Einstein was referring to facts like a phone number, but why memorize anything?
Can a computer save everything you would normally memorize and allow you to access it as fast as retrieving memories?
A personal pattern database can function like as extension of your own visual memory patterns.
Since many of the patterns we need to remember involve digital information, a personal pattern database must
be able to store patterns of actual notes, bookmarks, emails, files and data.
If the ability to save and retrieve complex patterns of data is a measure of intelligence, then a person
with a well organized personal pattern database could have a nearly unlimited "artificial intelligence."

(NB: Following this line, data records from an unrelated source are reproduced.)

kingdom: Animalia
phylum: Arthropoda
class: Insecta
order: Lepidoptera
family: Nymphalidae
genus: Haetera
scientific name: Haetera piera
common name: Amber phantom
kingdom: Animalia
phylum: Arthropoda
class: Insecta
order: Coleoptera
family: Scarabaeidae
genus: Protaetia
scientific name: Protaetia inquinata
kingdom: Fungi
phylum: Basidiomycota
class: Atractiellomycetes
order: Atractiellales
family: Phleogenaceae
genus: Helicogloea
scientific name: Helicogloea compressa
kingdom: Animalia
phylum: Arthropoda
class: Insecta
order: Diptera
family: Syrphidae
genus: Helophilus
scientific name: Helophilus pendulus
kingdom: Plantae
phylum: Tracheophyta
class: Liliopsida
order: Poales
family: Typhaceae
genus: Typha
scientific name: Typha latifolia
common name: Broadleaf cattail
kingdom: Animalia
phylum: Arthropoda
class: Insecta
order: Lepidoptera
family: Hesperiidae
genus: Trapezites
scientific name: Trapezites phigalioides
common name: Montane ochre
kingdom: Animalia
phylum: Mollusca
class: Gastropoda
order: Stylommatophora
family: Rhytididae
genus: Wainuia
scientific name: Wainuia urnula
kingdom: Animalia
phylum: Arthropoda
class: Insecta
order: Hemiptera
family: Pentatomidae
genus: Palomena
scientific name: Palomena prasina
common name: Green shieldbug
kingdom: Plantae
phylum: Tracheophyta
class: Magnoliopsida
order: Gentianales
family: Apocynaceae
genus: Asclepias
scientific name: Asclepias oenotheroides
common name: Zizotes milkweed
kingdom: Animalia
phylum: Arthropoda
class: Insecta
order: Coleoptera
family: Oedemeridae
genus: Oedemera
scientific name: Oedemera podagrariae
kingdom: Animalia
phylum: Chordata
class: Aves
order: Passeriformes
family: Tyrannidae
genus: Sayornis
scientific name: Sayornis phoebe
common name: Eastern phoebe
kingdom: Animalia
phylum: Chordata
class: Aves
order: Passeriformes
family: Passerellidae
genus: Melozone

Creating a personal pattern database requires a complete change to how we approach
collecting, learning, navigating and managing the information we need over a lifetime.
A Lifetime of Data Patterns to Remember
Our information intensive world contains more patterns of data than any mind can possibly store.
Professionals in many fields are often expected to memorize:
- Mechanical, electrical, biological and information systems.
- Contracts, finances, organizations, schedules and requirements.
- Theories, data, patterns, rules, laws and exceptions.
...and then get up tomorrow and do it all again for 30+ years.
Associations that we observe between people, things, data and abstractions are temporarily stored as patterns of objects in
our short-term memory.
Observed patterns are committed to long-term memory when we observe the pattern many times or realize the
pattern will be important to remember.
Many people just assume that if they do not remember a pattern, then it must not have been important.
Managing vs Finding Patterns
A single forgotten connection can be critical.
Finding patterns requires collecting data objects and associations before you see the full pattern.
You learn to identify key patterns by developing judgment
and an eagerness to learn.
One approach to managing patterns is to search
the entire countryside for patterns.
Companies use large databases to find patterns in data stored
by billions of people.
It seems like common sense to put key data where you can easily find it later.
Most information systems store data without regard to how it will be found later.
Pattern Management requires that you:
- Save key data and associations.
- Associate key objects to help find them.